**READING PASSAGE:**
>>>>

Ideologically the Federation and the Terran Empire are far removed, one based on xenophilia, the other xenophobia. These two very different ideologies are rooted from the same point in history; the arrival of the Vulcans on Earth. The ability to do both wonderful and wicked things has led to two parallel universes, one which embraced the fear of change and decided to cooperate, and the other which assassinated the Vulcan arrival and concealed itself, becoming the Terran Empire the USS Discovery finds itself amongst. Ultimately, both became empires in very different manners but still sought power over the galaxy in one way or another; Star Trek: Deep Space Nine did a remarkable job of showing the darker side to the Federation that was sold so joyously to us in the previous series. Discovery certainly has the politics of Deep Space Nine running through its veins and how it unfolds will determine the fate of Captain Lorca himself.
The Terran Empire has realized the dream of Michael Burnham to be a captain, and has also given Tilly more power than she ever could have imagined. Star Trek has always done a wonderful job of pushing the boundaries of modern politics, asking questions about current affairs, in a futuristic setting to go boldly where nobody had thought before. Mirror Lorca was a fugitive, and mirror Burnham was presumed dead, which gave rise to uniquely different situations for both characters to exploit. This, as we saw at the end of the episode, ended badly for Lorca, who is now being tortured by the Terran Empire. And that’s not forgetting the disempowerment of Lorca, leaving a vacuum Burnham will undoubtedly move into, becoming the lead character we assumed she would be at the start. This begs the question as to who the Emperor or Empress of the Terran Empire is, as the most powerful person in the mirror universe, he or she will no doubt be the architect of persuasion for either Burnham or Tilly.

<<<<

**EXTRACTED MATERIAL:**

>>>>

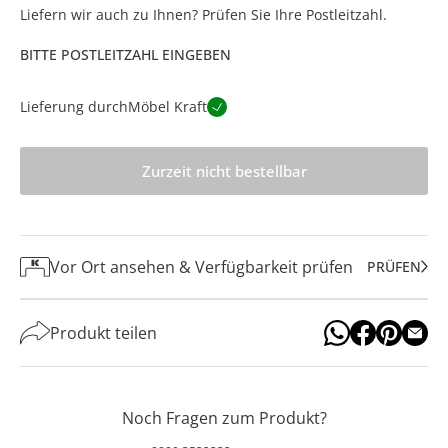
Liefern wir auch zu Ihnen? Prüfen Sie Ihre Postleitzahl.
BITTE POSTLEITZAHL EINGEBEN
Lieferung durch
Möbel Kraft
Zurzeit nicht bestellbar
Vor Ort ansehen & Verfügbarkeit prüfen
PRÜFEN
Produkt teilen
Noch Fragen zum Produkt?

<<<<

**TO DO:** Please carry on the commentary on Star Trek: Discovery and the Terran Empire from where it stops.

**TASK RESULT:**
This also leaves room for a much more sinister plot unfolding. Dr. Culber is now dead, his neck snapped after making discoveries about Tyler’s physiognomy. This all but confirms the other prediction that has been so obvious ever since we first met Tyler; he’s Voq!. Although the demise of Dr. Culber may seem too soon in the series – the dynamics between him, Staments, and the mycelium network had only just begun, after all – the criticisms of his death as homophobic seem a little unfair. Voq was always going to kill a main character on the USS Discovery, and the likely choices were either Burnham because she’s a love interest or Dr. Culber (who has the ability to discover the truth via medical investigation), or the doctor himself. With Michael Burnham as the focal point of the series, Dr. Culber was the best option left to develop the almost schizophrenic nature between Tyler and Voq.
The power vacuum gives Voq an opportunity to seek his own desires for power, much of which depends on where Burnham’s heart lies and how powerful Captain Tilly will become. The USS Discovery is in its most dangerous situation yet, not only is it a target for rebel attack but also a Klingon attack from within. There’s also the likelihood that the Terran Empire will realize they’re not the original ISS Discovery and will believe them to be treacherous. The fragile situation is undoubtedly going to collapse, but which way it falls will determine who becomes the captain of the ship and how the story will unfold. Essentially, this is the original series without a captain; just imagine the chaos of the USS Enterprise without James Kirk and you’ve now got Star Trek: Discovery, an adventure into new worlds without a monotonous direction; Discovery could go anywhere.